Continue the passage about the stage set's working showers from where it stops.

(EXTRACT TO READ Opens)

Shower heads imbedded in the pediment

Shower drains fit into the set base

“If we couldn’t get temperature-controlled water, we couldn’t do showers. I can’t force these actors to be under cold water. We need to spend the money on temperature-controlled water. If we can’t do this, we would have to cut it,” Sancianco said. And where is the water supply on this open structured set? “They’ll figure out a place,” he assured me. DiLuciano has a place to store the water container temporarily, in her crowded prop storage area on the second floor. The large square tank and its attachments will permit temperature and pressure-controlled showers for the actors.

(EXTRACT TO READ Closes)
(PROVIDED MATERIAL Opens)

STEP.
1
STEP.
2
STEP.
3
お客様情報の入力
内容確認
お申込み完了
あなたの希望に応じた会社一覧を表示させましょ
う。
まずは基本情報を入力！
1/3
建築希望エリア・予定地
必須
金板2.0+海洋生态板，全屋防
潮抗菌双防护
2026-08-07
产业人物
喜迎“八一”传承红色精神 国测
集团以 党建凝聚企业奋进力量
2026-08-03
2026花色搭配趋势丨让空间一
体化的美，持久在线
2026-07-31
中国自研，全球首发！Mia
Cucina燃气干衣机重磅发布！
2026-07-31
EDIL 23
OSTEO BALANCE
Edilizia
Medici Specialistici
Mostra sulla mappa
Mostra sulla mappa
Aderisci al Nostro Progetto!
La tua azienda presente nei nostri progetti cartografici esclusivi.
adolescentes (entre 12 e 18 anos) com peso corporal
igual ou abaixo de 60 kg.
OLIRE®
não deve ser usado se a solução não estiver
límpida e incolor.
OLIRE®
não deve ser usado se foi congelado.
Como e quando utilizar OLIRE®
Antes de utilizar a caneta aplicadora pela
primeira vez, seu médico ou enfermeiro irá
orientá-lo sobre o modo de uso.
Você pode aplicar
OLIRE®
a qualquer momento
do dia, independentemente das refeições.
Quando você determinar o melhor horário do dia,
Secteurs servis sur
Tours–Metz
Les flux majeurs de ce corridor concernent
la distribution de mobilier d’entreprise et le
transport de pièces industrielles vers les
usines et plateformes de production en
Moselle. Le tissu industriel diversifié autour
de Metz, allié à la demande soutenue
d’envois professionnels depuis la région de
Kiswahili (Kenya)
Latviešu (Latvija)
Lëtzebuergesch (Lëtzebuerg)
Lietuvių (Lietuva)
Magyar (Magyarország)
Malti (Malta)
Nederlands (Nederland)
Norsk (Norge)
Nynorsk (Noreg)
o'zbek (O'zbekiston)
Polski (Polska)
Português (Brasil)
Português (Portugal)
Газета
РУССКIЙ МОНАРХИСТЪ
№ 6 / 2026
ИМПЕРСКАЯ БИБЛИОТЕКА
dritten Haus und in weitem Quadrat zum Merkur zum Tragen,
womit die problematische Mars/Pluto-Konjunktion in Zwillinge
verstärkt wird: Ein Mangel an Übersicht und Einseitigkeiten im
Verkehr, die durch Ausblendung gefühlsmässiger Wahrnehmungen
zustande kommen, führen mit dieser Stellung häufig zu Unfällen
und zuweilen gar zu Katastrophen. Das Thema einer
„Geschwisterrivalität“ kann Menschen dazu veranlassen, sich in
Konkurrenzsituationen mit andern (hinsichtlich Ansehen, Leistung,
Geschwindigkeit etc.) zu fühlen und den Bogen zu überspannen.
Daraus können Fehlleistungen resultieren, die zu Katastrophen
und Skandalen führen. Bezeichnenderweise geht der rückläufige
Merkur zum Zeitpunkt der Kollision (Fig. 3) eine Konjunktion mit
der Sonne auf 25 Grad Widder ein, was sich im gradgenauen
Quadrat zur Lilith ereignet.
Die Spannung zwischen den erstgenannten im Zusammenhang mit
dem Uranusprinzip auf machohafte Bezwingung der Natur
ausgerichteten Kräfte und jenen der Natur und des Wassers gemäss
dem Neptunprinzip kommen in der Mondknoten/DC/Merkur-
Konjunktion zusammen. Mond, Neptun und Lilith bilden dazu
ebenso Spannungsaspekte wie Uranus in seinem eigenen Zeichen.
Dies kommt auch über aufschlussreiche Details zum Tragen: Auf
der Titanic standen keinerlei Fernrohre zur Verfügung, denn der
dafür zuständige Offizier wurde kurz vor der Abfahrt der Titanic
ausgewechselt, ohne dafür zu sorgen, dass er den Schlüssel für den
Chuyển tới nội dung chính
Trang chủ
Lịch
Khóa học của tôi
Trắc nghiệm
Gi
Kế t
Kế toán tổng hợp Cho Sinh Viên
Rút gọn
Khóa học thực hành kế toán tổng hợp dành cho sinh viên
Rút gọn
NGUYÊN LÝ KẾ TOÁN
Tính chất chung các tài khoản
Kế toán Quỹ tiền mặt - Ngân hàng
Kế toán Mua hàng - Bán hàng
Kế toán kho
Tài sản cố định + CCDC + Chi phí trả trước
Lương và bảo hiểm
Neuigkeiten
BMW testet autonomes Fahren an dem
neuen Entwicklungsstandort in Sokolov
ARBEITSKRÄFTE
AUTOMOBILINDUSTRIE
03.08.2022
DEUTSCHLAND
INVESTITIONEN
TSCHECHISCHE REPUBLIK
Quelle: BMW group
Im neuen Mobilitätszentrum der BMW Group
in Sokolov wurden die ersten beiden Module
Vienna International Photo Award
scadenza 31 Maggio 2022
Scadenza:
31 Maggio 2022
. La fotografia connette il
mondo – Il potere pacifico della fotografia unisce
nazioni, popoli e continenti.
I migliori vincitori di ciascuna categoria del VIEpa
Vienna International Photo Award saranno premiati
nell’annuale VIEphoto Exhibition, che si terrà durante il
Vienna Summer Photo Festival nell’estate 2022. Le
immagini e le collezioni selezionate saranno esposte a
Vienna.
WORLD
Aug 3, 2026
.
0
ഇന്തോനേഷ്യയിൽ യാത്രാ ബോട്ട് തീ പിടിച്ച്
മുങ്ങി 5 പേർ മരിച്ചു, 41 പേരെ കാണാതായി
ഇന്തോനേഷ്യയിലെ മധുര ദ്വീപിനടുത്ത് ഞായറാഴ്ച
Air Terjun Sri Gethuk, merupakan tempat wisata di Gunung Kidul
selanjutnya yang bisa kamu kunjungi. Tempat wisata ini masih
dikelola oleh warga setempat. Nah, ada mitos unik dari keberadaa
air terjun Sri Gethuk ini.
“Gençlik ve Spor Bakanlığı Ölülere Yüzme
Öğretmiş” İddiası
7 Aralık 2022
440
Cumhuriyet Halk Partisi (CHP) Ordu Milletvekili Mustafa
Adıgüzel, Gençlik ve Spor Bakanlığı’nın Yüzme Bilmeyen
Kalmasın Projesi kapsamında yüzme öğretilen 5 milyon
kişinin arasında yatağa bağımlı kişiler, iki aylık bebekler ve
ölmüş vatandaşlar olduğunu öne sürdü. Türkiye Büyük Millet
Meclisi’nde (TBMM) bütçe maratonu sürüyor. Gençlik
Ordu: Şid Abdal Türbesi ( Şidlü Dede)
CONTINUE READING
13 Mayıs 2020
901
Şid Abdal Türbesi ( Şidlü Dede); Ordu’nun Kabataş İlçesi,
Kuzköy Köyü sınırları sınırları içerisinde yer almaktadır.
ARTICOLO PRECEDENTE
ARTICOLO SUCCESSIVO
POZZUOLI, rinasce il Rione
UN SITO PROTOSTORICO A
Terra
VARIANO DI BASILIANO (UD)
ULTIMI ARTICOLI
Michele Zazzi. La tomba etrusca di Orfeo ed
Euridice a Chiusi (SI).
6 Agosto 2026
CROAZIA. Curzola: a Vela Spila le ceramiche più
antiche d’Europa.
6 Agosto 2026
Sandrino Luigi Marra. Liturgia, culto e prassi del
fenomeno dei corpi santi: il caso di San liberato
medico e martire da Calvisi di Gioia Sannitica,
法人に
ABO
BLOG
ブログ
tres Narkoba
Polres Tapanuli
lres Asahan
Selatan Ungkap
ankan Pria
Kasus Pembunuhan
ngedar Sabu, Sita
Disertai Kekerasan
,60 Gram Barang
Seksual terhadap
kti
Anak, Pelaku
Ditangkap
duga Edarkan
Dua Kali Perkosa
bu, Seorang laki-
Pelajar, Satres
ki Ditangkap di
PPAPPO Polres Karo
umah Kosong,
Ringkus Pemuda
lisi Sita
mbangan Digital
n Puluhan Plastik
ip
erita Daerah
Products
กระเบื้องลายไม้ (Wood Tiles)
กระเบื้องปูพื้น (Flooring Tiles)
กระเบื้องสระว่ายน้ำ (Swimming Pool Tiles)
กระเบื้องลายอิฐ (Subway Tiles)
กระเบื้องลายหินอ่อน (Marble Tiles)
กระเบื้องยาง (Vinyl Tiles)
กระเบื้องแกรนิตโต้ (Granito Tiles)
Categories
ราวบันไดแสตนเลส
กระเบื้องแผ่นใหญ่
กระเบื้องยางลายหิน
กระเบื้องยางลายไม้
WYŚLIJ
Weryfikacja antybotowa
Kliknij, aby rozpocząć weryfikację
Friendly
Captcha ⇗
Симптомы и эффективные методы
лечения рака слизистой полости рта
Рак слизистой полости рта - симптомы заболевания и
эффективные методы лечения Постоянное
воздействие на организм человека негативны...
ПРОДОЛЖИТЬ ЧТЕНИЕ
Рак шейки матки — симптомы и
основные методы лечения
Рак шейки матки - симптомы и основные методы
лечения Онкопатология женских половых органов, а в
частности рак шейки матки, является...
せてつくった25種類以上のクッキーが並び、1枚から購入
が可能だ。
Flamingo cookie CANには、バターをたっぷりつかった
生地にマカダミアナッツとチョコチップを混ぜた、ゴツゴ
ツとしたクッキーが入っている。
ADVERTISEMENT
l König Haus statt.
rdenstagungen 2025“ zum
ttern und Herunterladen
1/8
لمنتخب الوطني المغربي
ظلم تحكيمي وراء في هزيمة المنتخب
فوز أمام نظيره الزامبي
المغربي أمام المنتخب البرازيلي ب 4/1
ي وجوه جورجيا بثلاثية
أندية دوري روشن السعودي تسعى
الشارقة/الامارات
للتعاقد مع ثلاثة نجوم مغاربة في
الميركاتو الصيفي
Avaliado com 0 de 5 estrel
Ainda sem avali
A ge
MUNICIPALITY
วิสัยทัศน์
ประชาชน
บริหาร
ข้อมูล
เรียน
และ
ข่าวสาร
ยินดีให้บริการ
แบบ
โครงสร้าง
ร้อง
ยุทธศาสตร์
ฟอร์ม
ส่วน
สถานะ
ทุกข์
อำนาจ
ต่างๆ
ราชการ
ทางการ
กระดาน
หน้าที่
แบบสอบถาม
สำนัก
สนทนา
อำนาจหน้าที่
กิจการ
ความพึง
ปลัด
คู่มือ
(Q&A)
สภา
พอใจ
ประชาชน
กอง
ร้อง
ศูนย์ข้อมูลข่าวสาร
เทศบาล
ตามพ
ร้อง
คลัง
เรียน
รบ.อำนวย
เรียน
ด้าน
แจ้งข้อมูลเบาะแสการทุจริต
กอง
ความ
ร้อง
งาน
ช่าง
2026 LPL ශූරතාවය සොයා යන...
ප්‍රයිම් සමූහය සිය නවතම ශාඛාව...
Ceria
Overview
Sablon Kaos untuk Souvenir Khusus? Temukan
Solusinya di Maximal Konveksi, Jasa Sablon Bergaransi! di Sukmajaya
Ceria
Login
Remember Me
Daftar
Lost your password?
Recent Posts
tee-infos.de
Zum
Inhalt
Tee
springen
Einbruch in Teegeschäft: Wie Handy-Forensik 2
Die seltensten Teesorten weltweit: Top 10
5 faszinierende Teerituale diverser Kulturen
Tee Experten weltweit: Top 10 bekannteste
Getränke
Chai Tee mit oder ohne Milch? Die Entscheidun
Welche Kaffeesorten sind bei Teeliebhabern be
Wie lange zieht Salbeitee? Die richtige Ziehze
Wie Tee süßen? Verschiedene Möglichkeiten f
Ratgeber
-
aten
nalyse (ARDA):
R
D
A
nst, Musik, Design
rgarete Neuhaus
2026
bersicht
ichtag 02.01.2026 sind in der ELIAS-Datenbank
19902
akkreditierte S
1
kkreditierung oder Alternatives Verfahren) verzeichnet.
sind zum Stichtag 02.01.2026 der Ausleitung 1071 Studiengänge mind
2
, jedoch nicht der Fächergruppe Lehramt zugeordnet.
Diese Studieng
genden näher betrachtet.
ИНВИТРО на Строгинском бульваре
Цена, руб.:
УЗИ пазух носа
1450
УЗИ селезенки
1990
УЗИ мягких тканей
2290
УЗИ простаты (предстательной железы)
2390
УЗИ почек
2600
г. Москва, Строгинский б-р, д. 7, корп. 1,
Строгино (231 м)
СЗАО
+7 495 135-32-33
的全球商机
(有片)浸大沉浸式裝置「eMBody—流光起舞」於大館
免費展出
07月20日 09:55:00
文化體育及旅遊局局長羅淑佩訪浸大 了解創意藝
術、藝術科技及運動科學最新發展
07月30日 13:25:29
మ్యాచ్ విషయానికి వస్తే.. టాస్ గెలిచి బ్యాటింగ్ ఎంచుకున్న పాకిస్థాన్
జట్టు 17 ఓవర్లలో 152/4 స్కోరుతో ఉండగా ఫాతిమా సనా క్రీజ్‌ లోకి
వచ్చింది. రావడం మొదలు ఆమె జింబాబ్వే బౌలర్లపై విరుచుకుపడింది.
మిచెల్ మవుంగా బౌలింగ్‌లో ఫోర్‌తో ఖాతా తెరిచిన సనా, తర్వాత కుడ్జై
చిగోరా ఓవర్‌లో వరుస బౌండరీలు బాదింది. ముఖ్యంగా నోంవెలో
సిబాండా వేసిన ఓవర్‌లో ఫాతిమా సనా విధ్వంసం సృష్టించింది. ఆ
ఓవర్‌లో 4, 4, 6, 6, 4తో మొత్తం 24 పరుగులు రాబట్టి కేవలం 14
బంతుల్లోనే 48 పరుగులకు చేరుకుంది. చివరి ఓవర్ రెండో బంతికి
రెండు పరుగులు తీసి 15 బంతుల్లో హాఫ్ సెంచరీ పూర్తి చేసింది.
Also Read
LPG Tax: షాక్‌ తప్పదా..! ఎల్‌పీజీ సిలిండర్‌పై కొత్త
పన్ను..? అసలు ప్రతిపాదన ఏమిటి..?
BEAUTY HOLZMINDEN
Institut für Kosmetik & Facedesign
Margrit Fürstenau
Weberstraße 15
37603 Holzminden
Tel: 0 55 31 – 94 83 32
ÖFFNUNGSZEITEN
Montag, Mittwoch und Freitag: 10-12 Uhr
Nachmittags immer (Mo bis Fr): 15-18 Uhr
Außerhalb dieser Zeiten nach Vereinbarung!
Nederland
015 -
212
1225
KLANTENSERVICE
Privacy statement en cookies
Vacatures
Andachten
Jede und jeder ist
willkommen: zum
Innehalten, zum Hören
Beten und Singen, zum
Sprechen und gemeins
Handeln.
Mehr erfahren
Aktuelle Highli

(PROVIDED MATERIAL Closes)

- _ANSWER SECTION_:
Water storage tank for showers

The prop storage area has rows of furniture, beds, desks, stoves, whatever you can imagine on stage. Props come from all sorts of sources. A stack of televisions came from a hotel liquidation sale. Items are often altered to be more useful; chairs are reinforced to handle more than one actor at a time using them. Wheels are added to a desk for ease of moving. “There are certain tables that have been in so many shows…we might say this is a useful table, we’d better hang on to it,” said DiLuciano. Props are photographed and recorded digitally for efficient retrieval and occasionally for loan, like an ornate chair for Navy Pier’s Santa Claus.

Dummy from The Doppelganger

Chair outfitted with wheels for easy removal

Santa chair

Recycled hotel televisions

Stage blood once came under the jurisdiction of props, but the blood itself has transitioned to costumes since using the right fabric and right fake blood product that can be cleaned regularly and successfully is critical. Steppenwolf’s production of Guards at the Taj, set in 1648, presented unusual problems of blood management on stage. Different kinds of blood flooded the stage from, among other elements, the gruesome effect of chopped-off hands. “The way we set up the supply and drain, there was no way to get it watertight. We had a long 40-foot drain…we were leaking bloody water all over the place… we finally were able to limp along through the run,” Pearl recalled.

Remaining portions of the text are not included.